Thus, the baker’s map code is equivalent to a (2N,2) linear analog code with encoder G s .

Now the problem to determine the source signal u in the above equation becomes the standard minimum MSE receiving problem, whose solution is the well-known Wiener filter and given as [22]

$$\begin{array}{*{20}l} \hat{{u}}_{\text{MMSE}}\left(\hat{{s}}^{\text{ML}}\right)=\left({G}_{\hat{{s}}^{\text{ML}}}{G}^{T}_{\hat{{s}}^{\text{ML}}}+3\sigma^{2}{I}\right)^{-1}{G}_{\hat{{s}}^{\text{ML}}}{r}^{\prime}_{\hat{{s}}^{\text{ML}}}. \end{array} $$

A slicing operation then follows the above Wiener filtering to ensure the final estimates \(\hat {x}_{0}^{\mathrm {ML-MMSE}}\) and \(\hat {y}_{0}^{\mathrm {ML-MMSE}}\) lie in \(\left [e_{l,\hat {\mathbf {s}}^{\text {ML}}}, e_{u,\hat {\mathbf {s}}^{\text {ML}}}\right ]\) and [−1,+1], respectively.

For the mixed ML-MMSE method, ML decoding is performed to obtain \(\hat {{s}}^{\text {ML}}\). Then, the Wiener filtering and limiting procedure follows. The mixed ML-MMSE decoding method requires a priori knowledge of the source and involves only linear computation operations.

Performance analysis

In Fig. 2, the different decoding algorithms’ performance for the baker’s analog codes with different lengths is plotted. E u means the average power for each source signal, and N 0 denotes the unilateral power spectral density, i.e., N 0=2σ 2. The ML, MMSE, and ML-MMSE decoding algorithms have identical MSE performance for high SNR. In low SNR range, the MMSE decoding method has the best performance.

Fig. 2

MSE performance of different decoding algorithms for the baker’s dynamic system

In the following, we analyze the MSE performance of the baker’s dynamic coding system by considering the Cramer-Rao lower bound. CRLB is a lower bound for the unbiased estimator [23]. It should be pointed out that the ML decoding methods discussed above are the biased estimator due to the slicing operations. However, when the SNR is large, the decoding error is sufficiently small such that the slicing rarely impacts the decoding result. So CRLB can precisely predict the decoding error when the SNR is modestly large and is useful a tool to understand the system’s performance. This will also be verified by the following numerical results.

Recorded data:
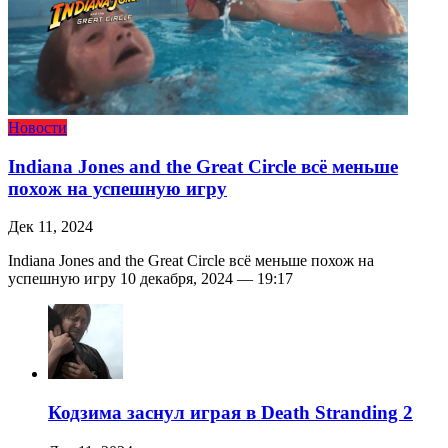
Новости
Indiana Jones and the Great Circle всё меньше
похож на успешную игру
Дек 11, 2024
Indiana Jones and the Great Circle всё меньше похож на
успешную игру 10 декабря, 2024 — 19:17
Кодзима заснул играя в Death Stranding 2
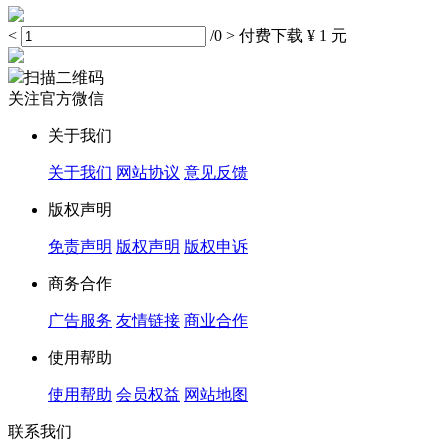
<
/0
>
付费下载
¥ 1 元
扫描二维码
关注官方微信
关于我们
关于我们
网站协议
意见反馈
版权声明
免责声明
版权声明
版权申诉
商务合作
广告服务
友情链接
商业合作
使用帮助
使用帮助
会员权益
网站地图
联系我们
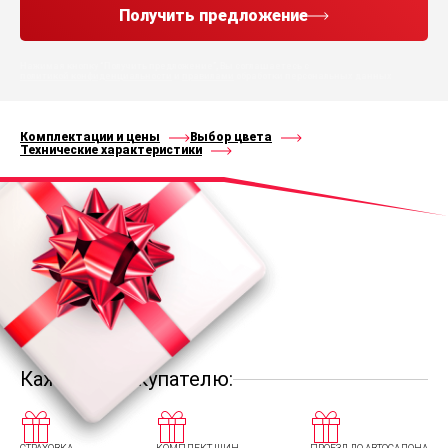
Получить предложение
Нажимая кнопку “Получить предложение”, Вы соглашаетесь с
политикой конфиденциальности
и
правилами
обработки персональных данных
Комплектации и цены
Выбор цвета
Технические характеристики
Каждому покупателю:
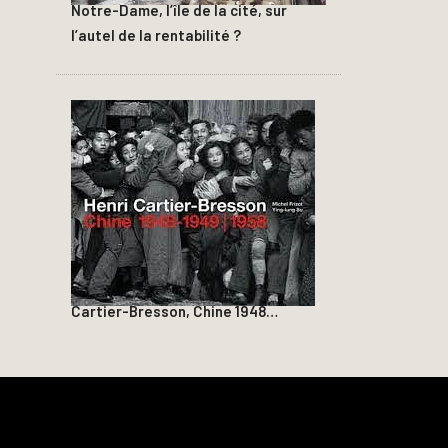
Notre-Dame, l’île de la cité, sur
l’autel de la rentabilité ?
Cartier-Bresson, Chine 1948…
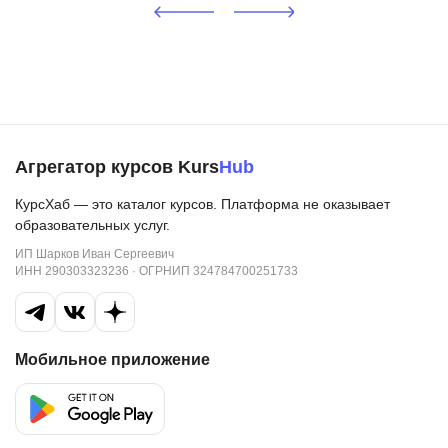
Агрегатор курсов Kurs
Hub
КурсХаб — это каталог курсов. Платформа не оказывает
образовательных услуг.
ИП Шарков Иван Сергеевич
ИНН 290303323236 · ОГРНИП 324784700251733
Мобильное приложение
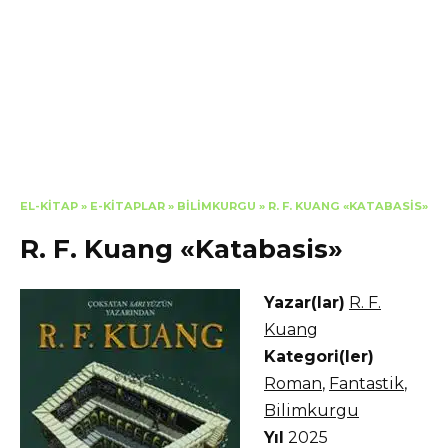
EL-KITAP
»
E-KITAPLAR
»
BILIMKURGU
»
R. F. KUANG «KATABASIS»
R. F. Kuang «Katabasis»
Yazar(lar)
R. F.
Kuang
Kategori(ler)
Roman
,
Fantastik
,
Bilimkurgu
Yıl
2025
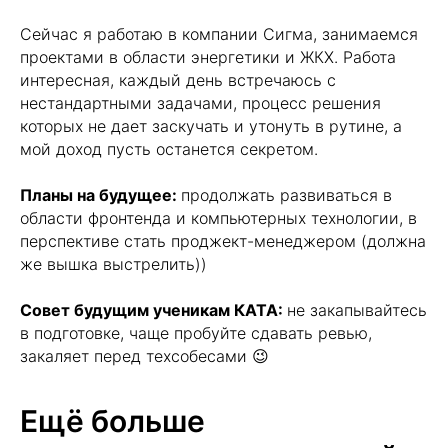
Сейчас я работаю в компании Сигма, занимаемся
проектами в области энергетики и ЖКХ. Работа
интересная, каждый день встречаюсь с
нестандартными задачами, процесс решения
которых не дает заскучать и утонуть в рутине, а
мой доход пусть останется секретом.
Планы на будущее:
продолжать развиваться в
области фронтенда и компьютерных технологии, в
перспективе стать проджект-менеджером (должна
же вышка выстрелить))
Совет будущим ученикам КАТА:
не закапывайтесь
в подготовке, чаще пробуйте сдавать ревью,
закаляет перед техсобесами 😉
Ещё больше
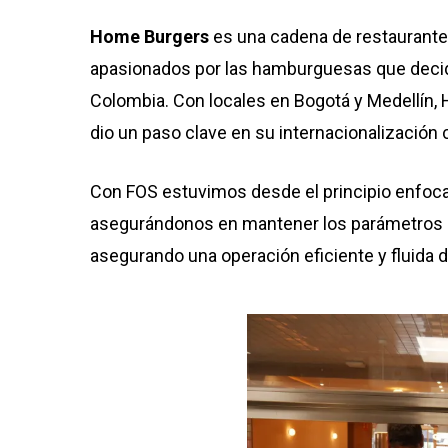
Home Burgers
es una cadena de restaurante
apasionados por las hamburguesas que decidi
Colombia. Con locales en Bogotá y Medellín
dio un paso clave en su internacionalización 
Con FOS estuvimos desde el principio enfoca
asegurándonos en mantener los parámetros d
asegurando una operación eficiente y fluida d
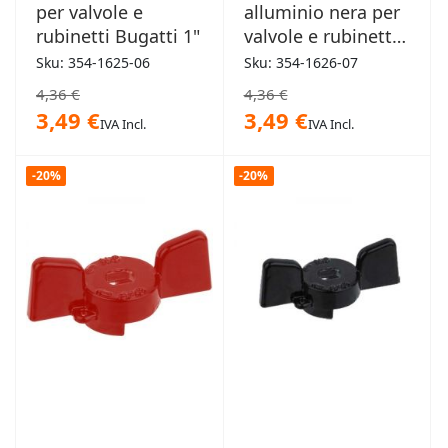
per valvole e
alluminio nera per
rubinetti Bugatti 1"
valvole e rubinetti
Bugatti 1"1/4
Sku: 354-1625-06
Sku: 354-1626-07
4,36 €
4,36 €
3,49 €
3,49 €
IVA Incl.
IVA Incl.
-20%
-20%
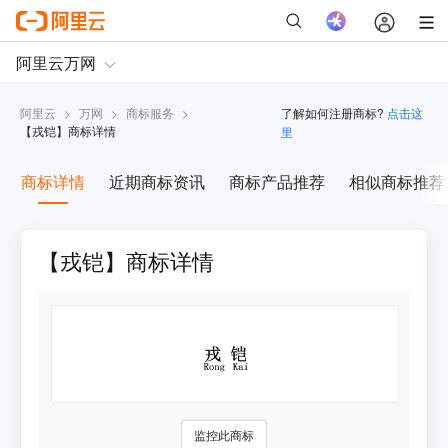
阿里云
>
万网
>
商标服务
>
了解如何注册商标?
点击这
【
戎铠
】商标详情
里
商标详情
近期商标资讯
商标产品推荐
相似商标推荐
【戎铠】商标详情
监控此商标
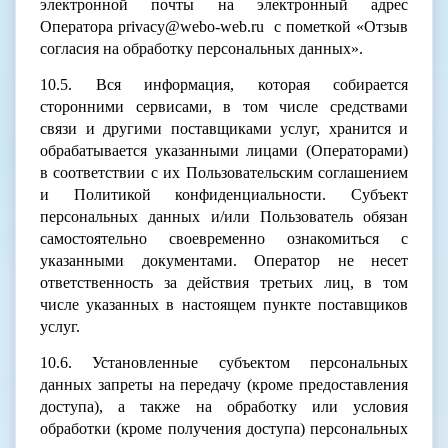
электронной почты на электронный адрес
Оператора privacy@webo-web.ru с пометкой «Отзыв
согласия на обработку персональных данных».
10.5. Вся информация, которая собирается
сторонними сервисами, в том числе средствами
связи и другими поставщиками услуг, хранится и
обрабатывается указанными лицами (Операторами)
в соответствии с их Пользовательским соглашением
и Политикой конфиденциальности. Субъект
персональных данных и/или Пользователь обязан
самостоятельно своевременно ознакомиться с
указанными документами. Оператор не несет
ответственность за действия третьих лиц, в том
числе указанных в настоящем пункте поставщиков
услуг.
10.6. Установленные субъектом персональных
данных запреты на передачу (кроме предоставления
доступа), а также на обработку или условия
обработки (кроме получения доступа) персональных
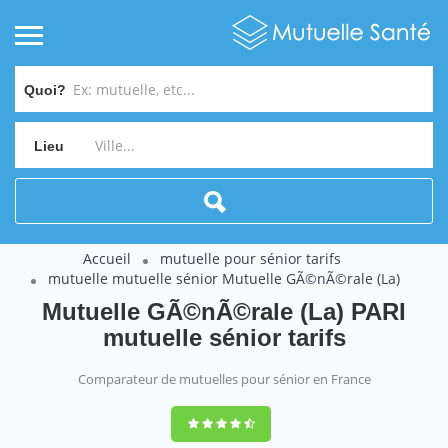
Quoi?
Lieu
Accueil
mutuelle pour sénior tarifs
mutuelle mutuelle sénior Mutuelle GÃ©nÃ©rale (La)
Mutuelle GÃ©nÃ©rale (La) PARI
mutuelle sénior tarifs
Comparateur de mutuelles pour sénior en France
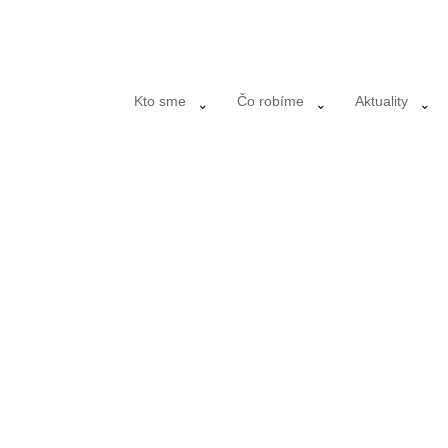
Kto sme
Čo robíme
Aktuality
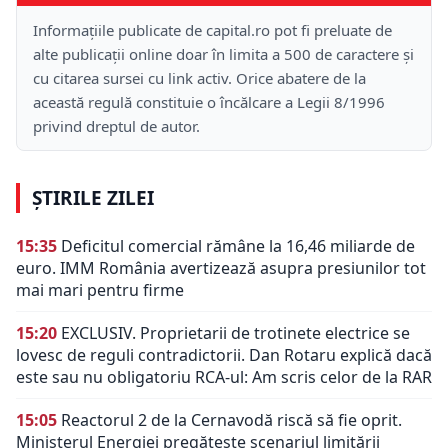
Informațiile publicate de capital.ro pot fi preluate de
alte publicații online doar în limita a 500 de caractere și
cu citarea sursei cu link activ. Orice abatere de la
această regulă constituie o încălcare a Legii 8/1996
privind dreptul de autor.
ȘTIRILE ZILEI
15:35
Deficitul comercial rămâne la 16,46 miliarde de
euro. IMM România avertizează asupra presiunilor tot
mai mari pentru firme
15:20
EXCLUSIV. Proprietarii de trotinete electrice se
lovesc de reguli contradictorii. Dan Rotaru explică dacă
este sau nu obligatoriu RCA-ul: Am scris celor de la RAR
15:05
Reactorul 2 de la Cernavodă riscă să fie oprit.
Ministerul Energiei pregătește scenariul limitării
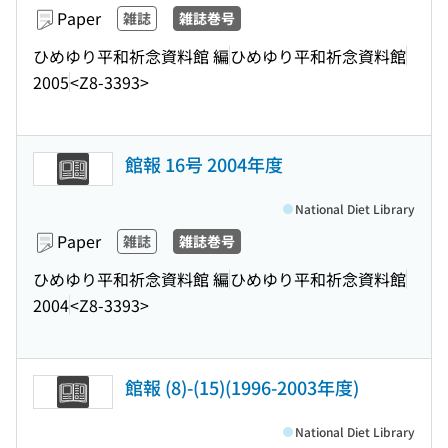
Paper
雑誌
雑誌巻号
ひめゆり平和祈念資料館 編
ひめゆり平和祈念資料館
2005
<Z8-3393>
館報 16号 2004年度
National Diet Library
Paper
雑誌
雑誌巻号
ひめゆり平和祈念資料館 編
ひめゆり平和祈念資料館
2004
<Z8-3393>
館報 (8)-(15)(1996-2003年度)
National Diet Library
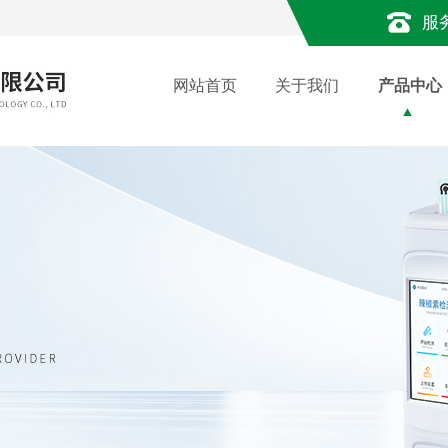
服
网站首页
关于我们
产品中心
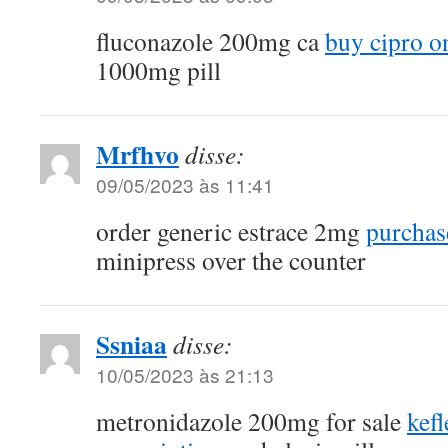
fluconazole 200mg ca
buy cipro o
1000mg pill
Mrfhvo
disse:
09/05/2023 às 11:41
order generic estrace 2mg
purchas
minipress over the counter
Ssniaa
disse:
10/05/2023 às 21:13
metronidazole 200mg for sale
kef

Activities:
**a)** Which decoding algorithms does the baker's map text name as having identical MSE performance at high SNR?
**b)** Please copy the lines of the rows starting at the line that contains "электронной почты на электронный адрес" and ending at the line that contains "обработки (кроме получения", with both of those lines included.
The baker's map text and the rows are separate pieces of material.

Results in order:
**a)** ML, MMSE, and ML-MMSE

**b)**
электронной почты на электронный адрес
Оператора privacy@webo-web.ru с пометкой «Отзыв
согласия на обработку персональных данных».
10.5. Вся информация, которая собирается
сторонними сервисами, в том числе средствами
связи и другими поставщиками услуг, хранится и
обрабатывается указанными лицами (Операторами)
в соответствии с их Пользовательским соглашением
и Политикой конфиденциальности. Субъект
персональных данных и/или Пользователь обязан
самостоятельно своевременно ознакомиться с
указанными документами. Оператор не несет
ответственность за действия третьих лиц, в том
числе указанных в настоящем пункте поставщиков
услуг.
10.6. Установленные субъектом персональных
данных запреты на передачу (кроме предоставления
доступа), а также на обработку или условия
обработки (кроме получения доступа) персональных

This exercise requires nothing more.